Extract:
· · ·

Wrapping tables and records

This is the story of my way of describing database access in an object-oriented way. It is quite straightforward, but it matches badly with articles I read. This document is mainly meant to order my thoughts on the subject. This document is also meant to start some discussions.
Let's start simple. There's only one table, and we only read from it. There are a lot of tables like this in the real world, like the employees table of a company. Our application uses the central employees table, but is not allowed to modify it.

Factories

My first thought of building an object model for this, is creating two classes: a clsEmployees collection and a clsEmployee object. The clsEmployees collection does the database access and is a factory that generates clsEmployee objects.
Our application asks the clsEmployees collection for a clsEmployee object without worrying how the collection got it in the first place. That's the collection's own responsibility. It is tempting to pass an id to clsEmployee's constructor, but then clsEmployee should ask clsEmployees for it's own data. This would mean that clsEmployee should know clsEmployees somehow, which is not necessary and therefore not preferrable. In languages that do not require you to handle the memory allocatation of objects, you should always be warned that bidirectional links must be broken before your application can shut down.
With less trouble, clsEmployees can pass clsEmployee's constructor its data or an object containing its data, like the Fields collection of a Recordset.
It would look like this in UML. The constructors are called "construct" in the images. The collection has a constructor as well, so that it can be tested with mock data in a temporary dabatase. It is normally constructed at the start of the application.
The item method is a factory method that looks up the data in the DatabaseTable and returns a brand new clsEmployee object. I would like to limit the scope of clsEmployee's constructor to the collection only, but as far as I know only Eiffel gives me that possibility.

Laziness

Because generating a clsEmployee object is the responsibility of the clsEmployees collection alone, we can introduce an optimization: lazy computation. Lazy computation means that something is not computed until you ask for it and, if possible, once only. This means that the collection stores the generated objects internally to save database access time.
The item method is still a factory method, but instead of creating an object right away, it first checks if it is already present in the storage. If it is found, the existing object is returned. If not, a new object is created from the database, stored in the collection's own storage and passed as the return value.
This approach has a few advantages and drawbacks. First, the object will never change after creation, whatever happens in the database. For a central employee table, this is not necessarily a drawback.
An advantage is that two object references representing the same clsEmployee object actually refer to the same object. A disadvantage is that the system's memory might fill up with objects that will never be used anymore.
It is up to the developer to judge how often the objects will be used and if cleanup actions are necessary.

· · ·

Information:

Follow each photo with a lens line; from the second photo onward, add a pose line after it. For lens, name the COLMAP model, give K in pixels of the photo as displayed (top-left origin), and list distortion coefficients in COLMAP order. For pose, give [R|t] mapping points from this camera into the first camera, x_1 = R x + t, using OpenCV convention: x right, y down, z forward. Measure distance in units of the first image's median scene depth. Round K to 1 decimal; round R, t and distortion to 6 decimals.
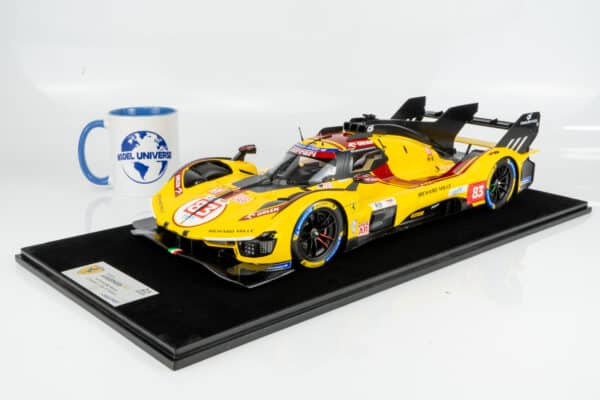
lens RADIAL K [[693.5, 0, 299.3], [0, 693.5, 184.3], [0, 0, 1]] dist [0.006588, 0.001837]
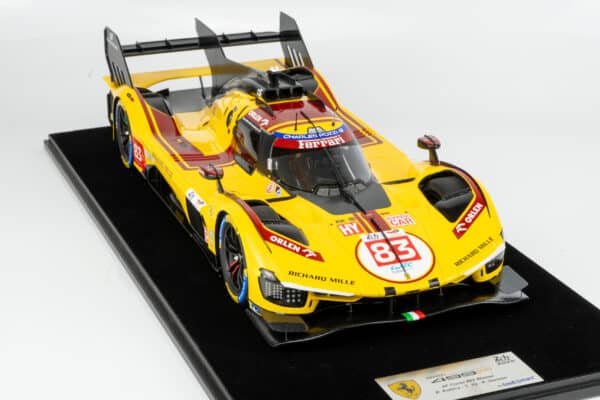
lens RADIAL K [[1278.0, 0, 301.4], [0, 1278.0, 244.3], [0, 0, 1]] dist [0.244787, 0.120284]
pose [[0.346859, -0.385939, 0.854833, -1.222013], [0.237378, 0.917866, 0.318078, -0.391135], [-0.907381, 0.092590, 0.409983, 0.496016]]
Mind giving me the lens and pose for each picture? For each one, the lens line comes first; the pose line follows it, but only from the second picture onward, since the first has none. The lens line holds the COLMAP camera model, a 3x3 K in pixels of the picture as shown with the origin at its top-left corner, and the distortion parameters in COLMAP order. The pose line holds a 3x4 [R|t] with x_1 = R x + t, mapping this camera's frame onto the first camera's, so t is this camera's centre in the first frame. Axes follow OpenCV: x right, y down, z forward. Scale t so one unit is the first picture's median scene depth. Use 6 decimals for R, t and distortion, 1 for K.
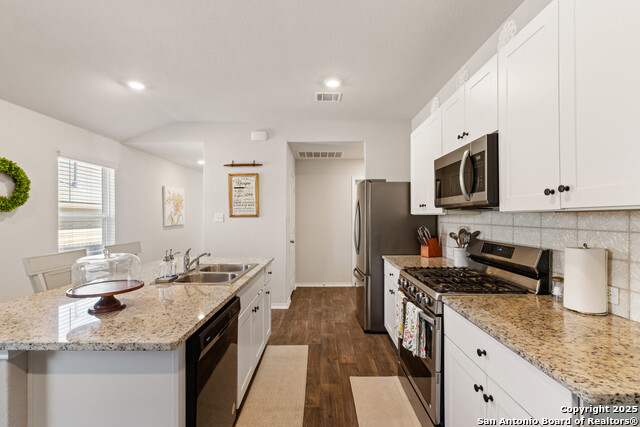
lens RADIAL K [[286.5, 0, 315.6], [0, 286.5, 216.9], [0, 0, 1]] dist [-0.000017, -0.000115]
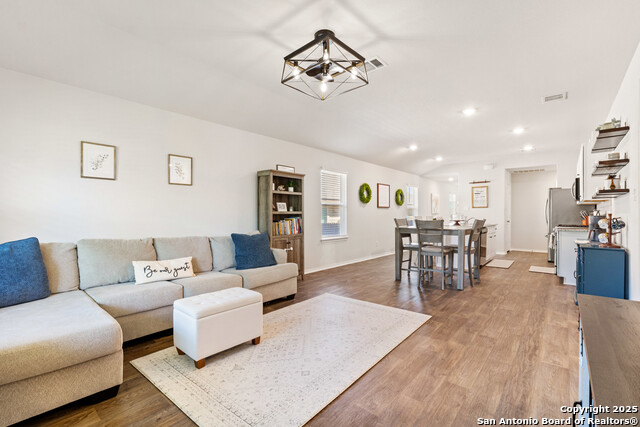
lens RADIAL K [[286.5, 0, 321.1], [0, 286.5, 214.2], [0, 0, 1]] dist [-0.000017, -0.000115]
pose [[0.770937, 0.005961, -0.636883, 0.177842], [-0.003406, 0.999980, 0.005238, 0.039603], [0.636902, -0.001869, 0.770943, -1.292449]]
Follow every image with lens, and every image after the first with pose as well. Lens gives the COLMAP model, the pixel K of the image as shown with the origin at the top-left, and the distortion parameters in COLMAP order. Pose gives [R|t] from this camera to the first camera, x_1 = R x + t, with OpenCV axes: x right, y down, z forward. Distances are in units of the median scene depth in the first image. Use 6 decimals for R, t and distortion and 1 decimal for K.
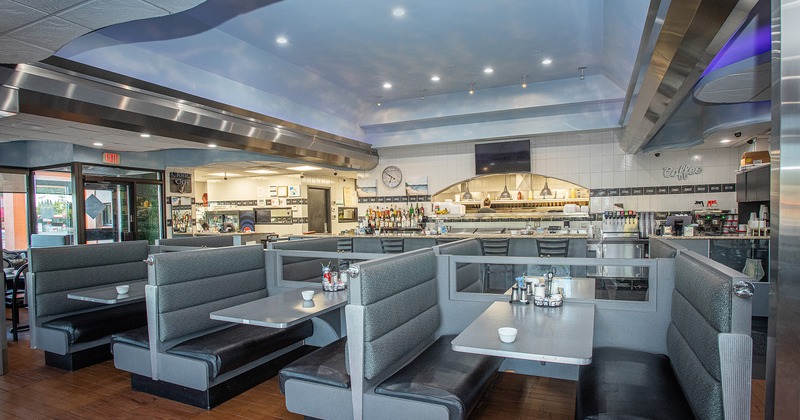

· · ·

The problem:
Reproduce word for word the passage of the article on wrapping tables and records, from "The item method is a" to "database access time.".

Reply:
The item method is a factory method that looks up the data in the DatabaseTable and returns a brand new clsEmployee object. I would like to limit the scope of clsEmployee's constructor to the collection only, but as far as I know only Eiffel gives me that possibility.

Laziness

Because generating a clsEmployee object is the responsibility of the clsEmployees collection alone, we can introduce an optimization: lazy computation. Lazy computation means that something is not computed until you ask for it and, if possible, once only. This means that the collection stores the generated objects internally to save database access time.